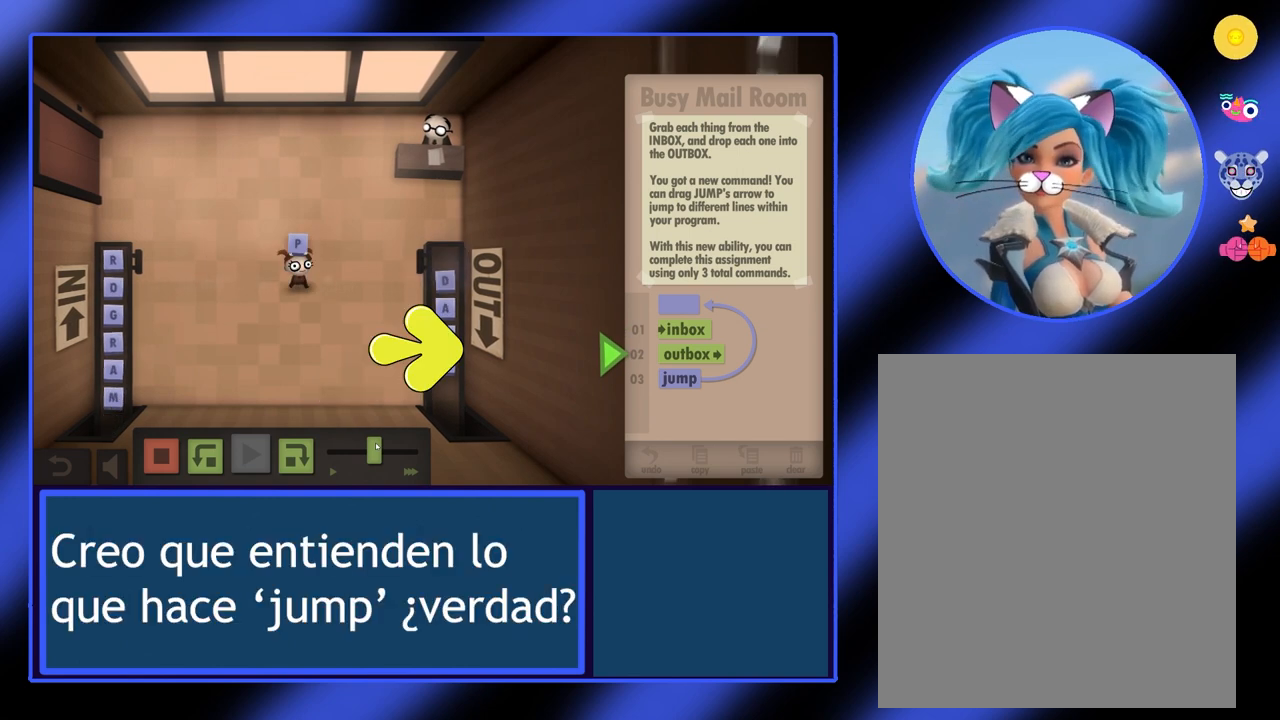
{"keys": [], "mouse": [], "events": []}
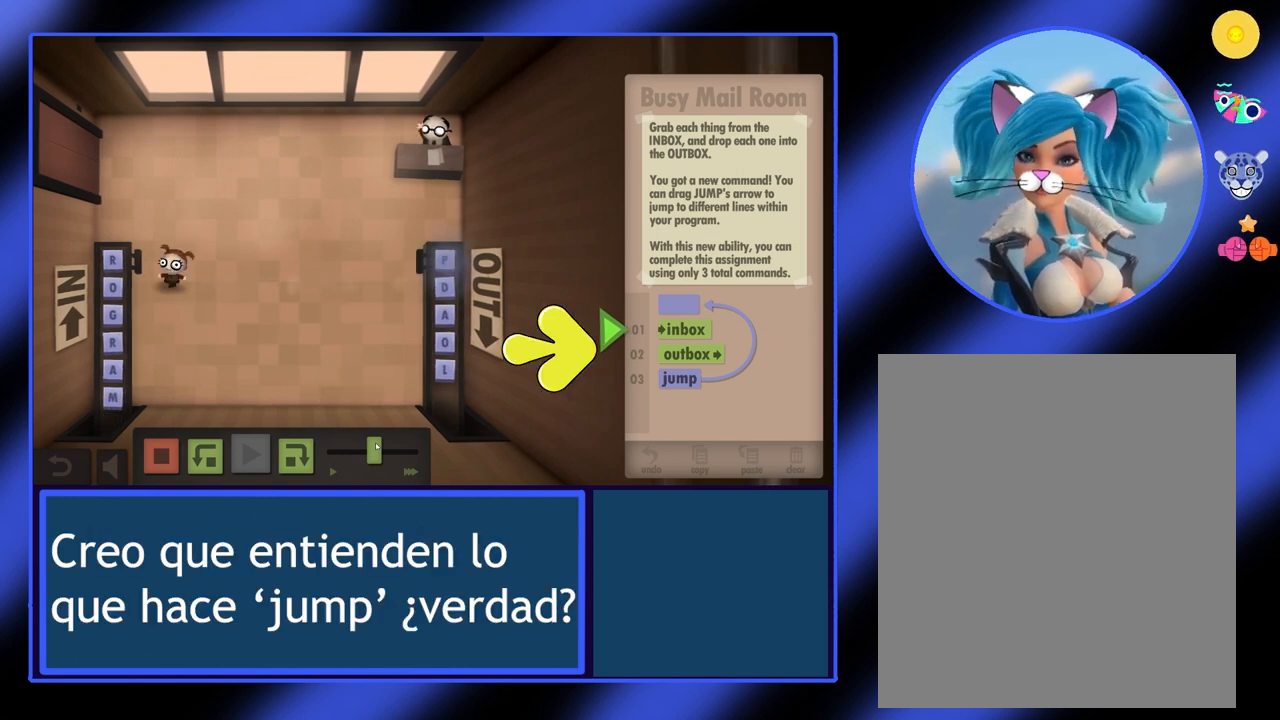
{"keys": [], "mouse": [], "events": []}
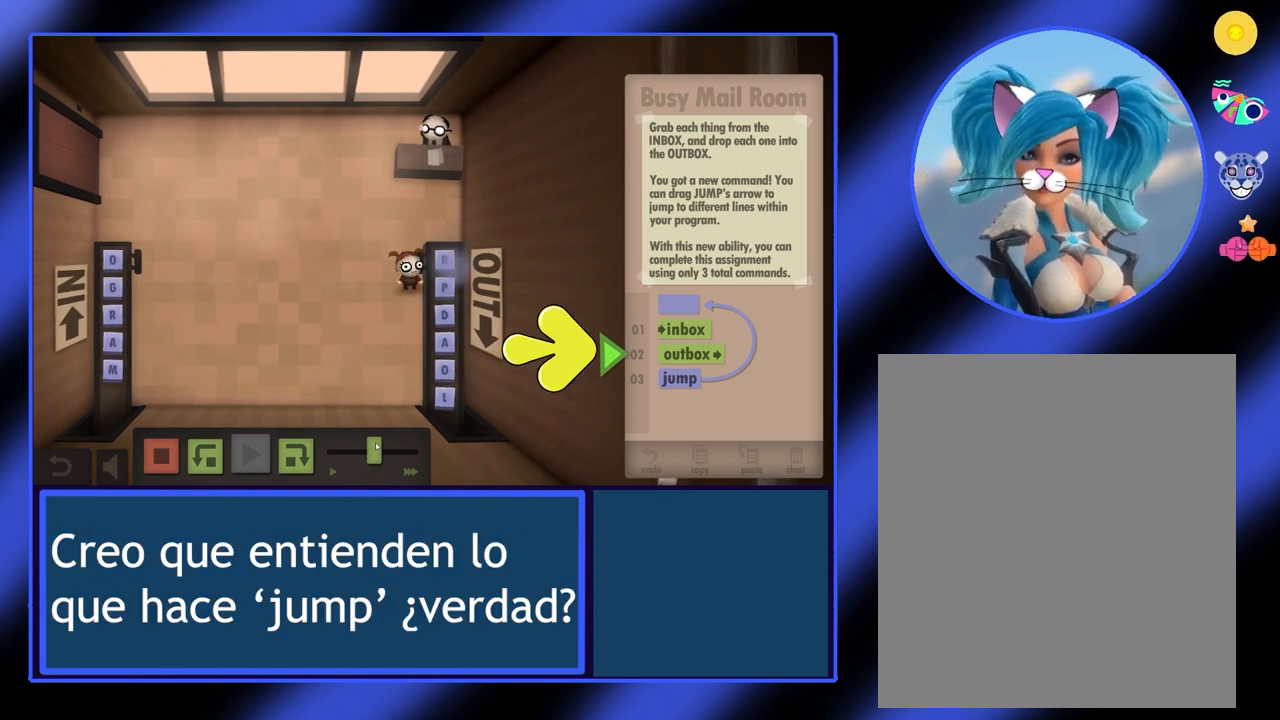
{"keys": [], "mouse": [], "events": []}
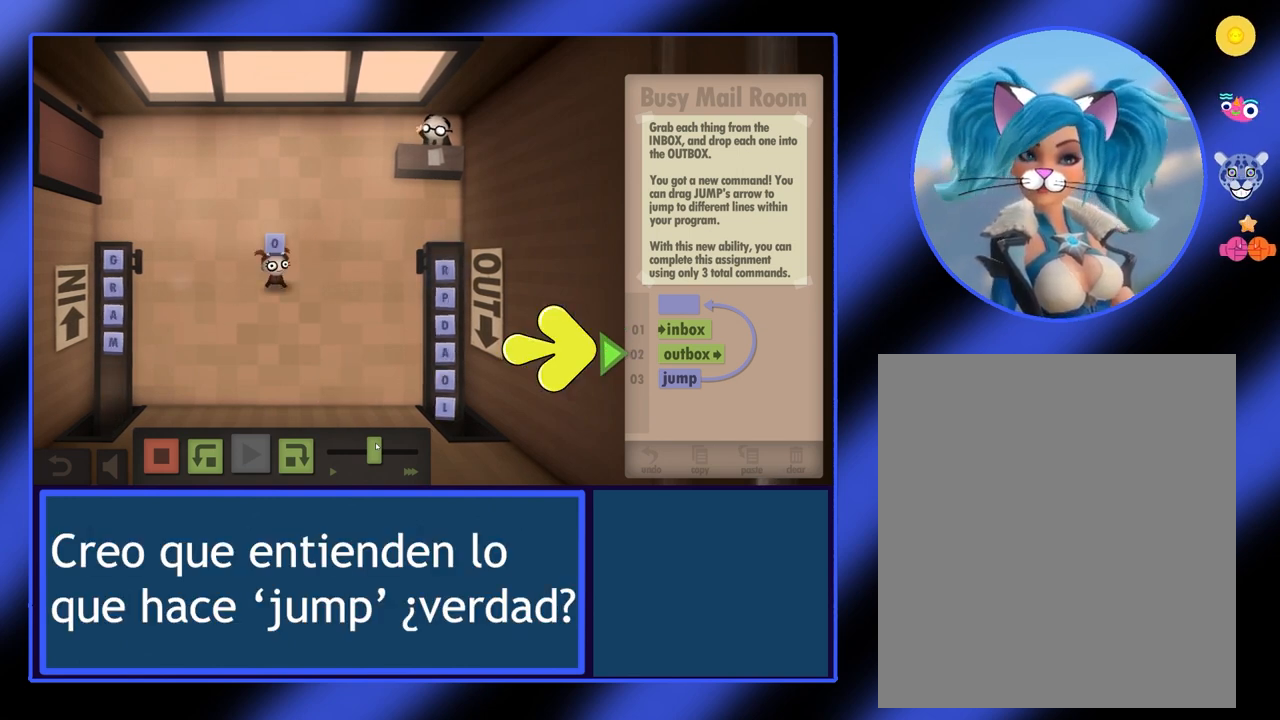
{"keys": [], "mouse": [], "events": []}
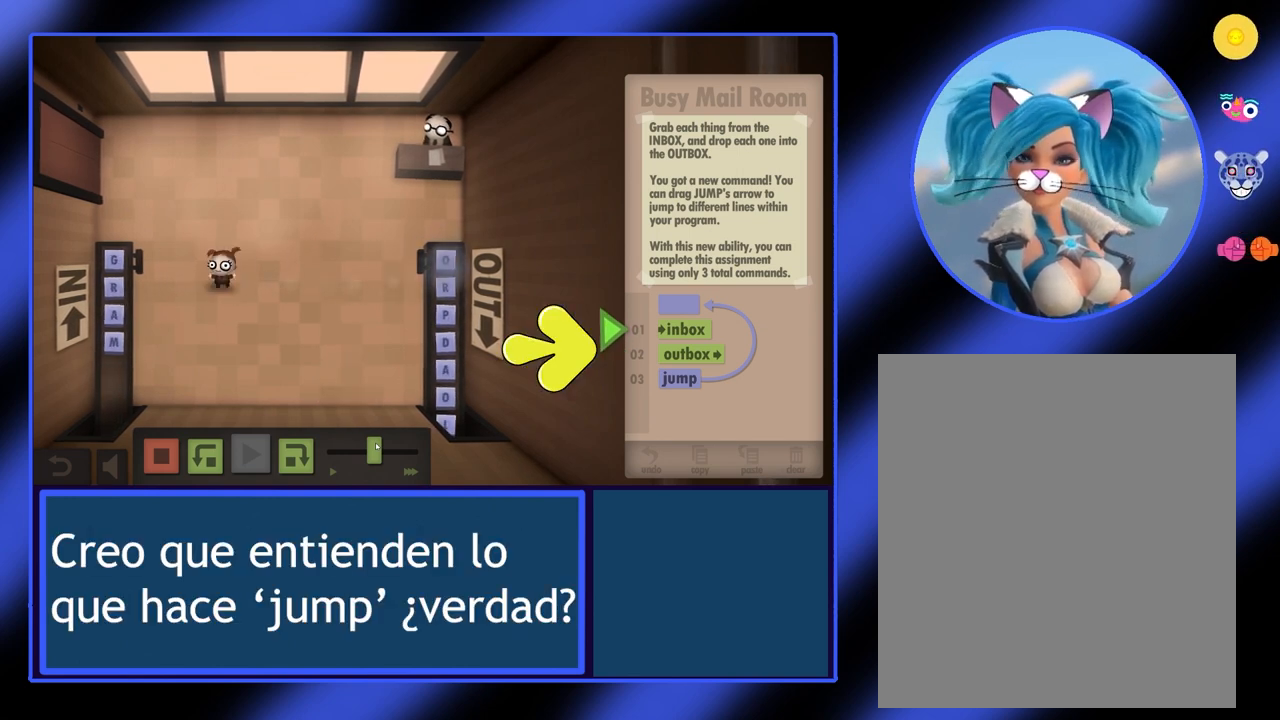
{"keys": [], "mouse": [], "events": []}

TASK INSTRUCTIONS: Print every entry exactly. Pictures are not part of the copy.

EXERCISE SOLUTION:
{"keys": [], "mouse": [], "events": []}
{"keys": [], "mouse": [], "events": []}
{"keys": [], "mouse": [], "events": []}
{"keys": [], "mouse": [], "events": []}
{"keys": [], "mouse": [], "events": []}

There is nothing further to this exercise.